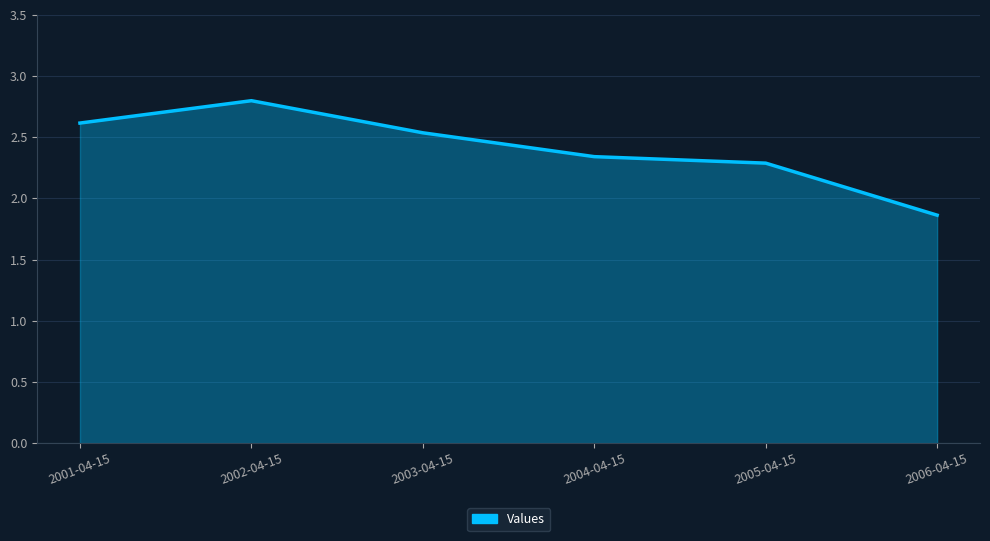

Which label corresponds to the largest value in the chart?

2002-04-15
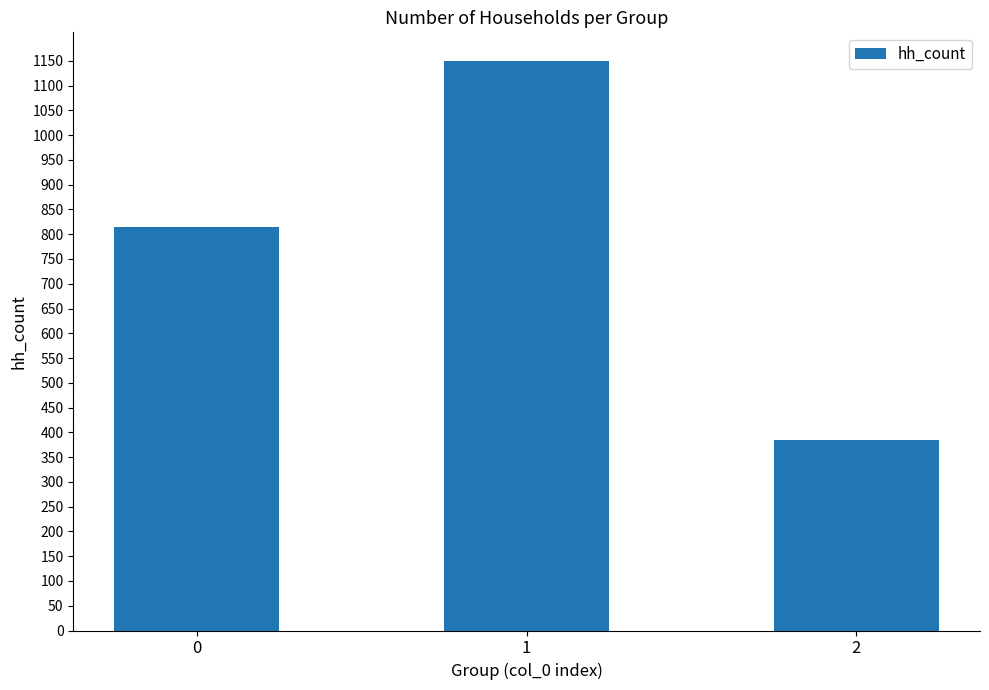

What is the value of the 2nd bar from the left?

1150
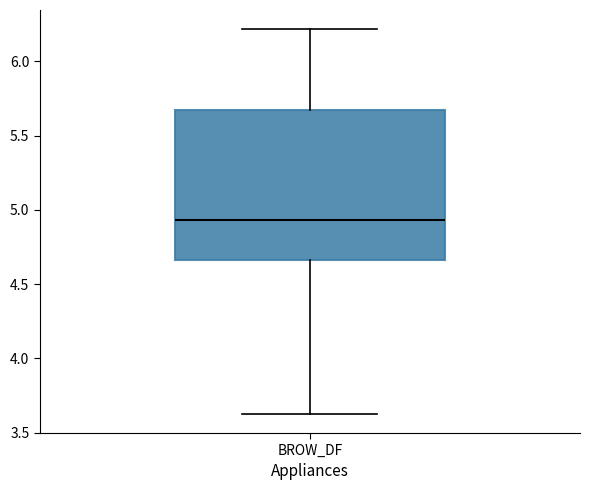

Read this box plot against the y-axis: the position of the median line, the range covered by the box, and the ends of both whiskers. The values are not printed on the chart, so give them approximately, as read against the axis.

median 4.95, box 4.65 to 5.65, whiskers 3.65 to 6.20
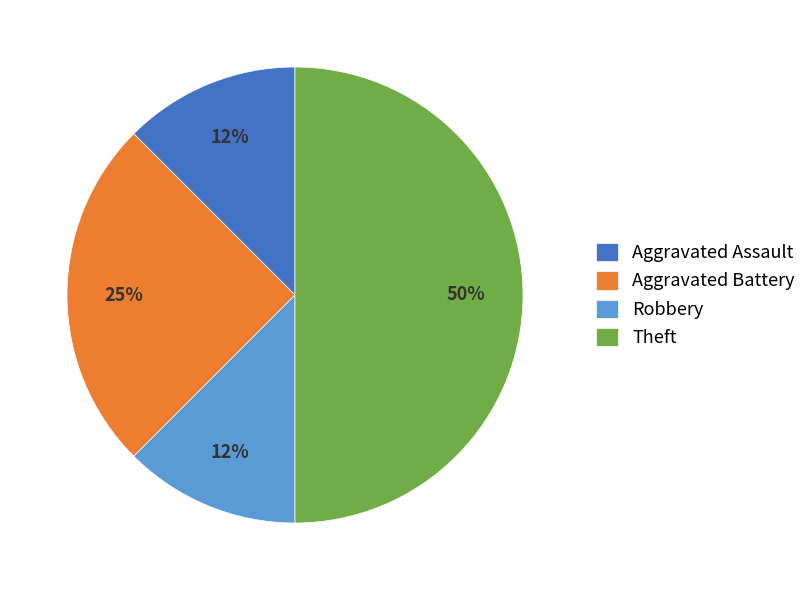

Does Robbery account for over 50% of the chart?

No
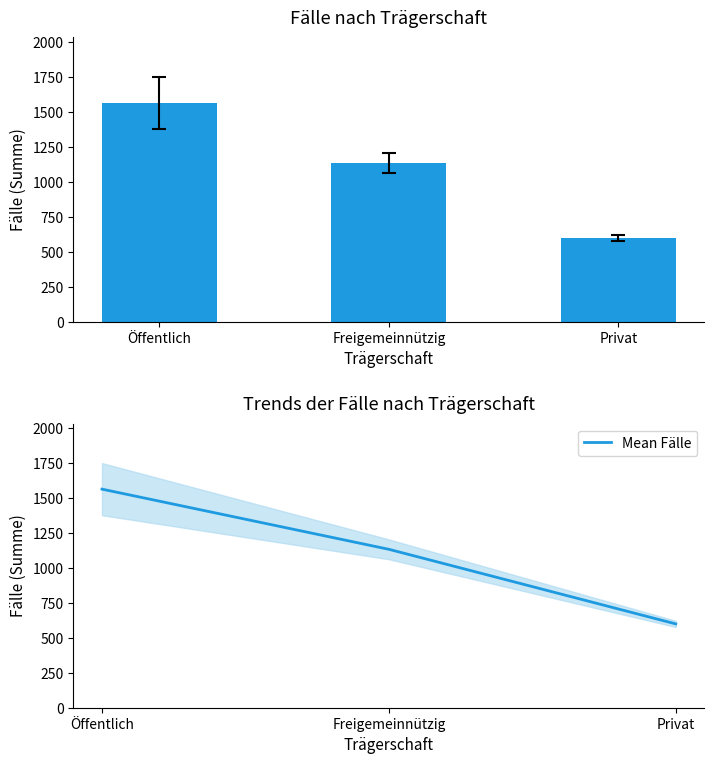

Which series has the widest spread of values?

Fälle (Summe)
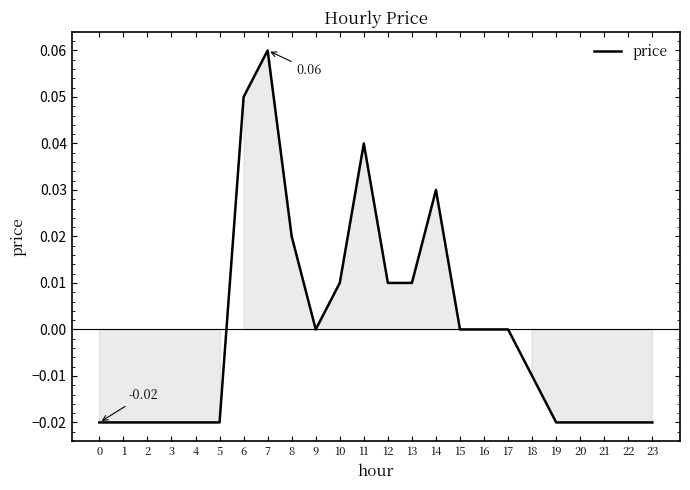

At which label does the data first exceed 0?

6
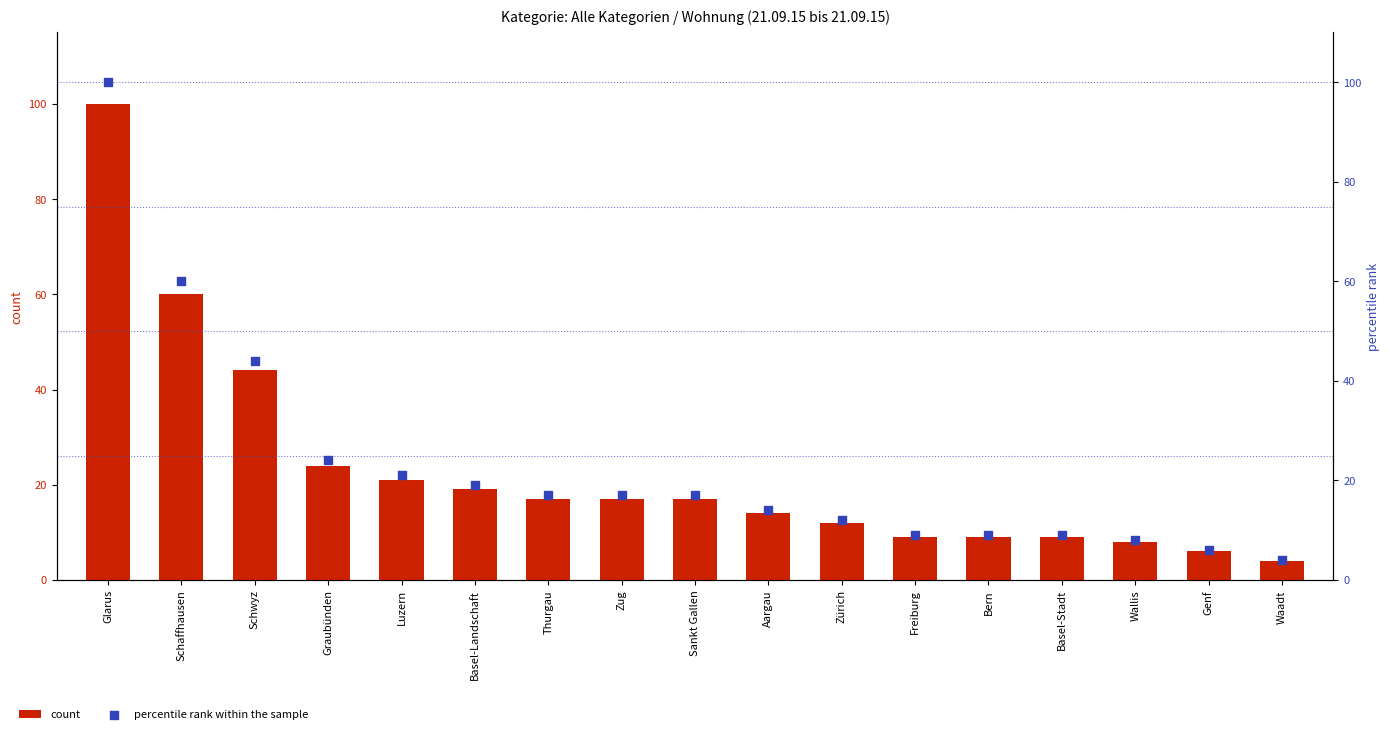

Which series has the widest spread of Y values?

count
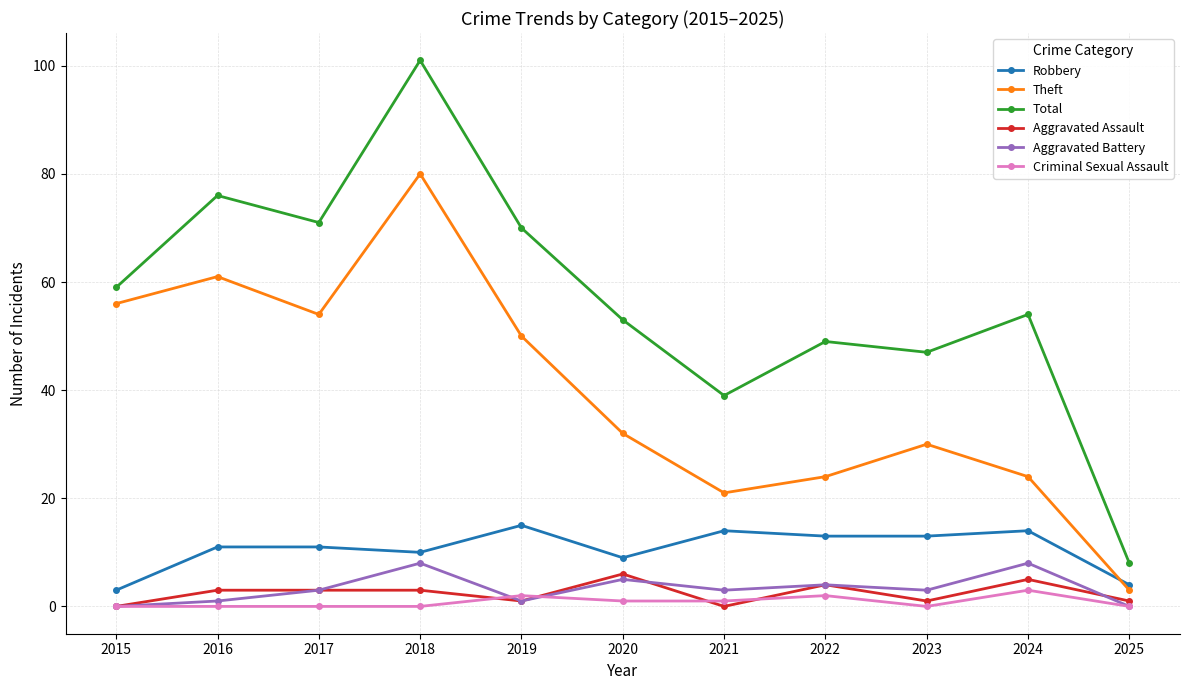

Which series has the largest range (max minus min)?

Total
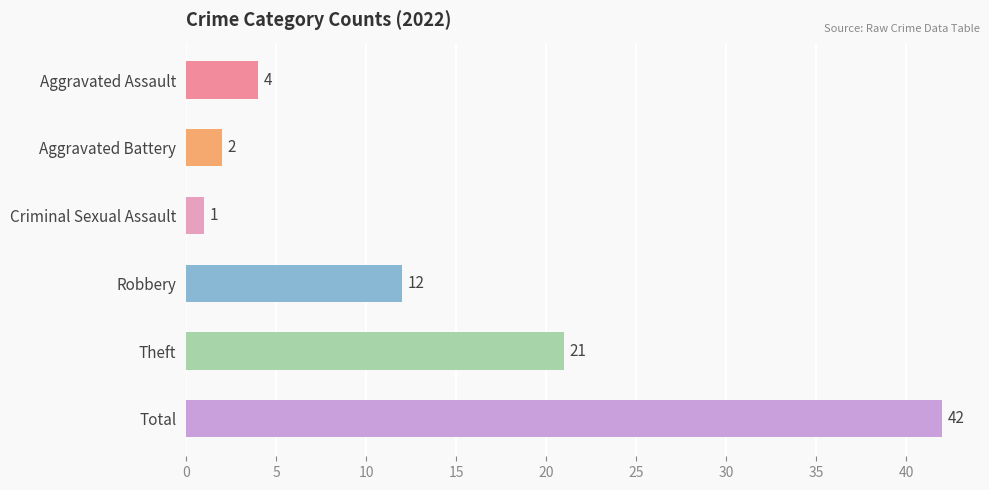

What is the average value?

14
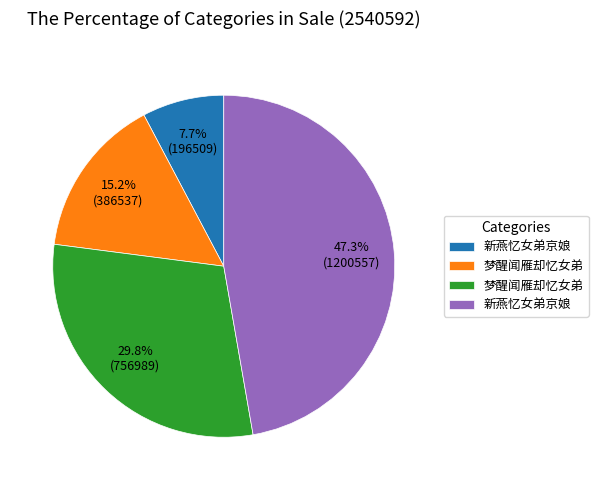

How many slices are in this pie chart?

4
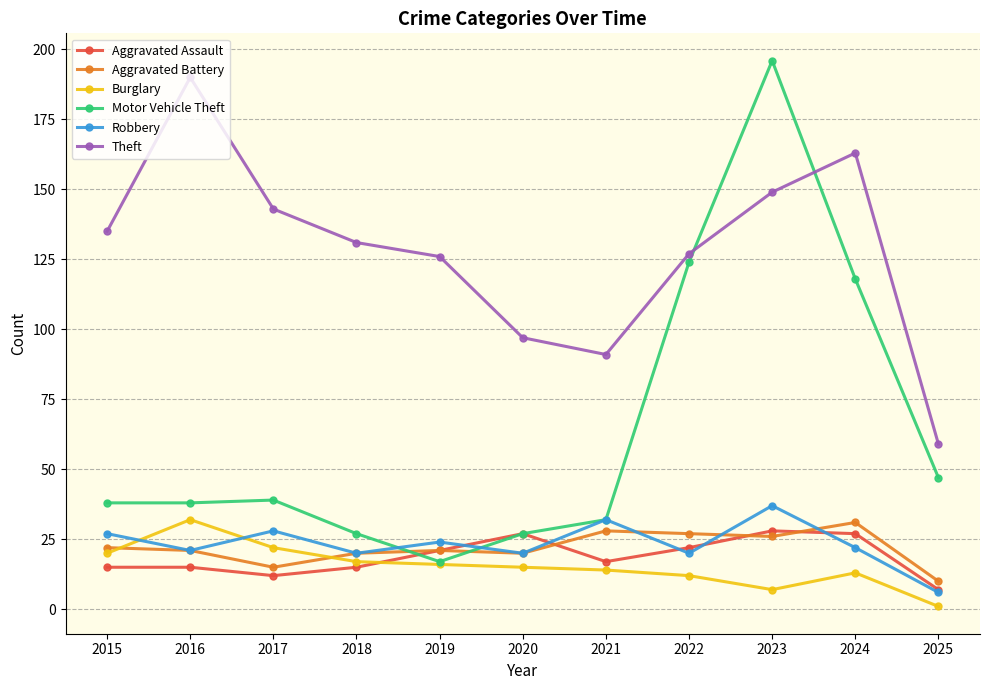

Which category has the lowest value in the Aggravated Battery series?

2025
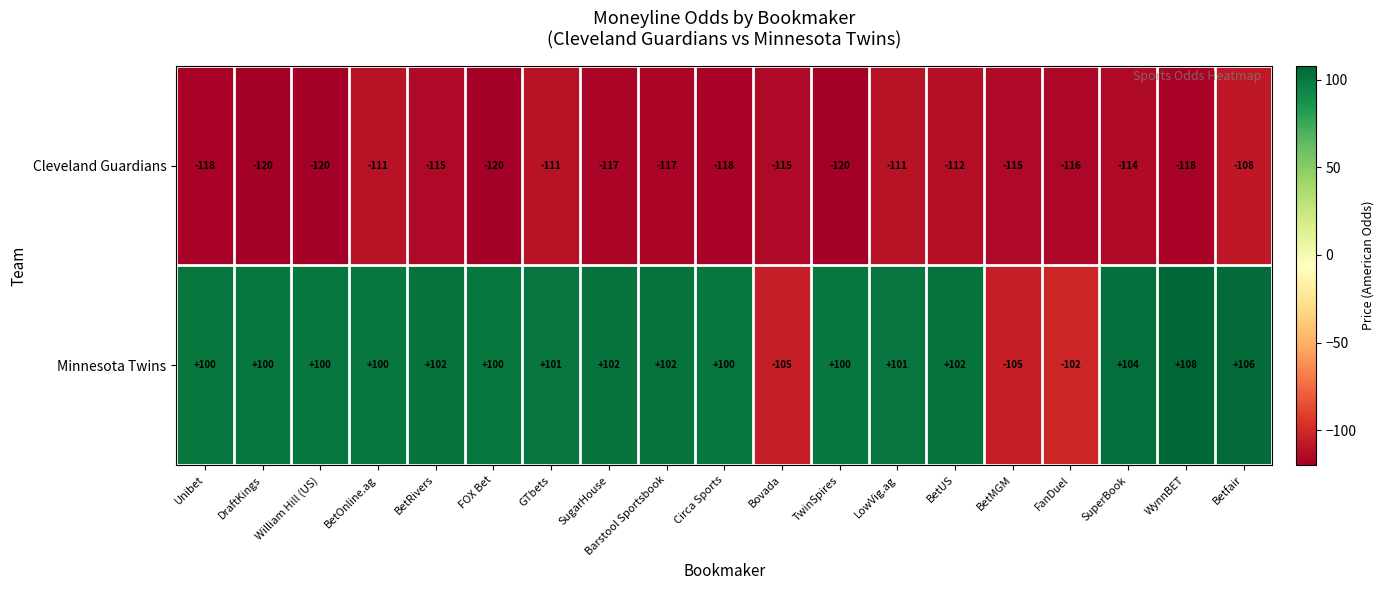

What is the smallest value displayed?

-120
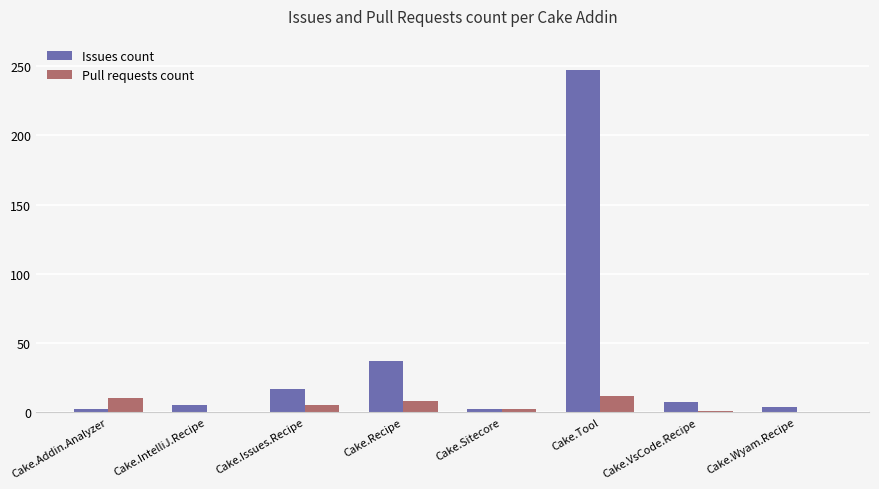

What is the sum of all Issues count values?

321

*-*-*

Directions for this task - Recast every line of the records above as a Markdown table with the columns Row and Line, numbering each row and leaving out blank lines and the pictures.

Solution to this task -
| Row | Line |
|---|---|
| 1 | Which label corresponds to the largest value in the chart? |
| 2 | 2002-04-15 |
| 3 | What is the value of the 2nd bar from the left? |
| 4 | 1150 |
| 5 | Read this box plot against the y-axis: the position of the median line, the range covered by the box, and the ends of both whiskers. The values are not printed on the chart, so give them approximately, as read against the axis. |
| 6 | median 4.95, box 4.65 to 5.65, whiskers 3.65 to 6.20 |
| 7 | Does Robbery account for over 50% of the chart? |
| 8 | No |
| 9 | Which series has the widest spread of values? |
| 10 | Fälle (Summe) |
| 11 | At which label does the data first exceed 0? |
| 12 | 6 |
| 13 | Which series has the widest spread of Y values? |
| 14 | count |
| 15 | Which series has the largest range (max minus min)? |
| 16 | Total |
| 17 | What is the average value? |
| 18 | 14 |
| 19 | How many slices are in this pie chart? |
| 20 | 4 |
| 21 | Which category has the lowest value in the Aggravated Battery series? |
| 22 | 2025 |
| 23 | What is the smallest value displayed? |
| 24 | -120 |
| 25 | What is the sum of all Issues count values? |
| 26 | 321 |